◆ **Data excerpts**:
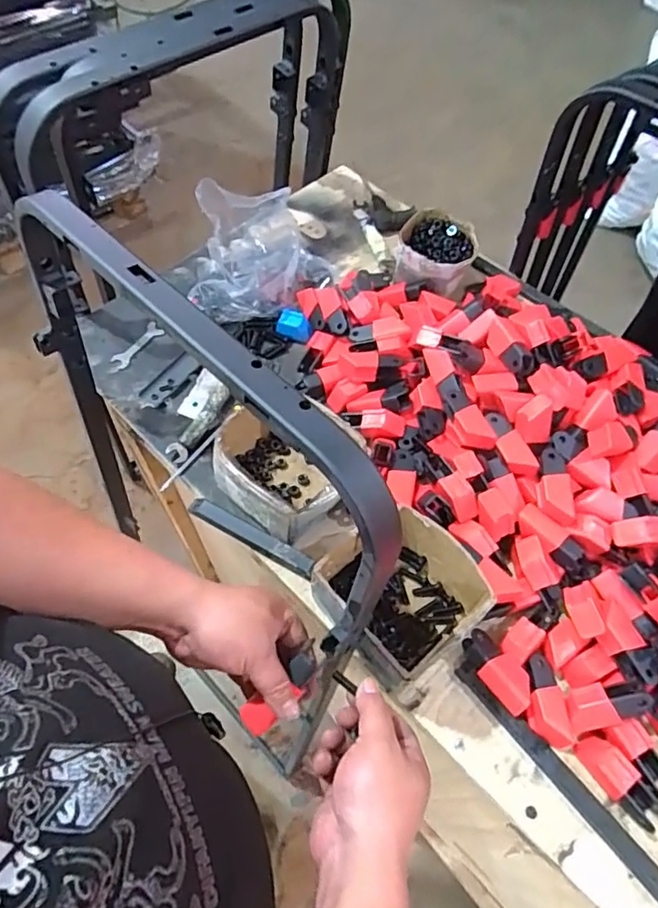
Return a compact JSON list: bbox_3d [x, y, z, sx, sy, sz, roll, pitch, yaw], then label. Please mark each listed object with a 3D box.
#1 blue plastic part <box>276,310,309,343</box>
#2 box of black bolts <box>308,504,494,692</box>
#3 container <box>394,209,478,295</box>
[{"bbox_3d":[-0.051,-0.190,0.833,0.045,0.026,0.036,18,60,9],"label":"blue plastic part"},{"bbox_3d":[0.076,0.147,0.604,0.145,0.085,0.149,-37,67,-21],"label":"box of black bolts"},{"bbox_3d":[0.166,-0.303,0.882,0.127,0.068,0.139,7,59,2],"label":"container"}]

◆ **Your task**:
Each record is to be copied word for word, with no images carried over.

◆ **The answer**:
Return a compact JSON list: bbox_3d [x, y, z, sx, sy, sz, roll, pitch, yaw], then label. Please mark each listed object with a 3D box.
#1 blue plastic part <box>276,310,309,343</box>
#2 box of black bolts <box>308,504,494,692</box>
#3 container <box>394,209,478,295</box>
[{"bbox_3d":[-0.051,-0.190,0.833,0.045,0.026,0.036,18,60,9],"label":"blue plastic part"},{"bbox_3d":[0.076,0.147,0.604,0.145,0.085,0.149,-37,67,-21],"label":"box of black bolts"},{"bbox_3d":[0.166,-0.303,0.882,0.127,0.068,0.139,7,59,2],"label":"container"}]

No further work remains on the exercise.